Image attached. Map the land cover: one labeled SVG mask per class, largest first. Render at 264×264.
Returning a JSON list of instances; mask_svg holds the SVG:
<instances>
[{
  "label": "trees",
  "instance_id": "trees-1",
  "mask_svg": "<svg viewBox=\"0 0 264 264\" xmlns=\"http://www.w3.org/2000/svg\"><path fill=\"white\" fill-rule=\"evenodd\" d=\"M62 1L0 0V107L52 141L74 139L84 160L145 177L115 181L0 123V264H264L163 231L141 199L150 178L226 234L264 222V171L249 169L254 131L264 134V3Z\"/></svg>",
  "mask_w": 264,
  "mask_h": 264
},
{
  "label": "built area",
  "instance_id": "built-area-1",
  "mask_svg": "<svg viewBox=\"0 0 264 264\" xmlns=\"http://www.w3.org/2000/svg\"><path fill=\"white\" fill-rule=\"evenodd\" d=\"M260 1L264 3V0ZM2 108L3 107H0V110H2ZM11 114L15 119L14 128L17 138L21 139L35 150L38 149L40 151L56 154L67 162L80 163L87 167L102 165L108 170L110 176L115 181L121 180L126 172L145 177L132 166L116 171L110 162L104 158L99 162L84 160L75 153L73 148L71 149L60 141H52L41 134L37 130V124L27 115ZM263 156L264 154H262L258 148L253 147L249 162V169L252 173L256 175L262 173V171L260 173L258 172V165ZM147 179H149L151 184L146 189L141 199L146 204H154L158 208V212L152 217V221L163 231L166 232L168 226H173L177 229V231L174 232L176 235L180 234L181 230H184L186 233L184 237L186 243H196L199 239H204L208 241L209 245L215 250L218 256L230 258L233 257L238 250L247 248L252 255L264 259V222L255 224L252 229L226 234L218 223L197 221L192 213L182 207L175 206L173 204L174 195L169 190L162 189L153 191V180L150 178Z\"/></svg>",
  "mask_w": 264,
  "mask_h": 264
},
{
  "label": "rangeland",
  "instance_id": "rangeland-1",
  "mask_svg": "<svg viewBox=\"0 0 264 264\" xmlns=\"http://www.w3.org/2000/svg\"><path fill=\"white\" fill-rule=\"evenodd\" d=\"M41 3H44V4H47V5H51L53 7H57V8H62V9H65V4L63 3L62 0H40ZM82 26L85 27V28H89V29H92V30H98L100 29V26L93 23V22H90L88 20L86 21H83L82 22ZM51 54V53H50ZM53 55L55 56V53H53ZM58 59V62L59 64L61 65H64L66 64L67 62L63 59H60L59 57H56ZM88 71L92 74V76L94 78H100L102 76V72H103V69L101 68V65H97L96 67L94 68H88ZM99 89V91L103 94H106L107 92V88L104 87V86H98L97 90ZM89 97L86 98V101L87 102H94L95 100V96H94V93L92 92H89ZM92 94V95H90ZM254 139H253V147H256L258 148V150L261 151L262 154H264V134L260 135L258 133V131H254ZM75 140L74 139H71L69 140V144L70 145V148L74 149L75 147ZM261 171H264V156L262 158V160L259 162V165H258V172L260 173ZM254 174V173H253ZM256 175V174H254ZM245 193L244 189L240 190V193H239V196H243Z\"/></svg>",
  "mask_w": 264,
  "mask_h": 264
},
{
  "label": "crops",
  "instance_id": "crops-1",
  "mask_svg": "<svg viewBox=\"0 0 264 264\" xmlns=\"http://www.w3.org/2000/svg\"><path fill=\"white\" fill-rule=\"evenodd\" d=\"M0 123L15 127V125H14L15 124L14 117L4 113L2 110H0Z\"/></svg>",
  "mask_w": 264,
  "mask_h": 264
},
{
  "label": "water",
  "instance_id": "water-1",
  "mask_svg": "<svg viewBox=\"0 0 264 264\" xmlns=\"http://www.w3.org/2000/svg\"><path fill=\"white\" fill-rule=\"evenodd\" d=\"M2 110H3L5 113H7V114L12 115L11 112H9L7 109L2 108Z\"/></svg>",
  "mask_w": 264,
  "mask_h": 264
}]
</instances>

---

Job: Set down the entries verbatim, leaving none out.

In response:
Image attached. Map the land cover: one labeled SVG mask per class, largest first. Render at 264×264.
Returning a JSON list of instances; mask_svg holds the SVG:
<instances>
[{
  "label": "trees",
  "instance_id": "trees-1",
  "mask_svg": "<svg viewBox=\"0 0 264 264\" xmlns=\"http://www.w3.org/2000/svg\"><path fill=\"white\" fill-rule=\"evenodd\" d=\"M62 1L0 0V107L52 141L74 139L84 160L145 177L115 181L0 123V264H264L163 231L141 199L150 178L226 234L264 222V171L249 169L254 131L264 134V3Z\"/></svg>",
  "mask_w": 264,
  "mask_h": 264
},
{
  "label": "built area",
  "instance_id": "built-area-1",
  "mask_svg": "<svg viewBox=\"0 0 264 264\" xmlns=\"http://www.w3.org/2000/svg\"><path fill=\"white\" fill-rule=\"evenodd\" d=\"M260 1L264 3V0ZM2 108L3 107H0V110H2ZM11 114L15 119L14 128L17 138L21 139L35 150L38 149L40 151L56 154L67 162L80 163L87 167L102 165L108 170L110 176L115 181L121 180L126 172L145 177L132 166L116 171L110 162L104 158L99 162L84 160L75 153L73 148L71 149L60 141H52L41 134L37 130V124L27 115ZM263 156L264 154H262L258 148L253 147L249 162V169L252 173L256 175L262 173V171L260 173L258 172V165ZM147 179H149L151 184L146 189L141 199L146 204H154L158 208V212L152 217V221L163 231L166 232L168 226H173L177 229V231L174 232L176 235L180 234L181 230H184L186 233L184 237L186 243H196L199 239H204L208 241L209 245L215 250L218 256L230 258L233 257L238 250L247 248L252 255L264 259V222L255 224L252 229L226 234L218 223L197 221L192 213L182 207L175 206L173 204L174 195L169 190L162 189L153 191V180L150 178Z\"/></svg>",
  "mask_w": 264,
  "mask_h": 264
},
{
  "label": "rangeland",
  "instance_id": "rangeland-1",
  "mask_svg": "<svg viewBox=\"0 0 264 264\" xmlns=\"http://www.w3.org/2000/svg\"><path fill=\"white\" fill-rule=\"evenodd\" d=\"M41 3H44V4H47V5H51L53 7H57V8H62V9H65V4L63 3L62 0H40ZM82 26L85 27V28H89V29H92V30H98L100 29V26L93 23V22H90L88 20L86 21H83L82 22ZM51 54V53H50ZM53 55L55 56V53H53ZM58 59V62L59 64L61 65H64L66 64L67 62L63 59H60L59 57H56ZM88 71L92 74V76L94 78H100L102 76V72H103V69L101 68V65H97L96 67L94 68H88ZM99 89V91L103 94H106L107 92V88L104 87V86H98L97 90ZM89 97L86 98V101L87 102H94L95 100V96H94V93L92 92H89ZM92 94V95H90ZM254 139H253V147H256L258 148V150L261 151L262 154H264V134L260 135L258 133V131H254ZM75 140L74 139H71L69 140V144L70 145V148L74 149L75 147ZM261 171H264V156L262 158V160L259 162V165H258V172L260 173ZM254 174V173H253ZM256 175V174H254ZM245 193L244 189L240 190V193H239V196H243Z\"/></svg>",
  "mask_w": 264,
  "mask_h": 264
},
{
  "label": "crops",
  "instance_id": "crops-1",
  "mask_svg": "<svg viewBox=\"0 0 264 264\" xmlns=\"http://www.w3.org/2000/svg\"><path fill=\"white\" fill-rule=\"evenodd\" d=\"M0 123L15 127V125H14L15 124L14 117L4 113L2 110H0Z\"/></svg>",
  "mask_w": 264,
  "mask_h": 264
},
{
  "label": "water",
  "instance_id": "water-1",
  "mask_svg": "<svg viewBox=\"0 0 264 264\" xmlns=\"http://www.w3.org/2000/svg\"><path fill=\"white\" fill-rule=\"evenodd\" d=\"M2 110H3L5 113H7V114L12 115L11 112H9L7 109L2 108Z\"/></svg>",
  "mask_w": 264,
  "mask_h": 264
}]
</instances>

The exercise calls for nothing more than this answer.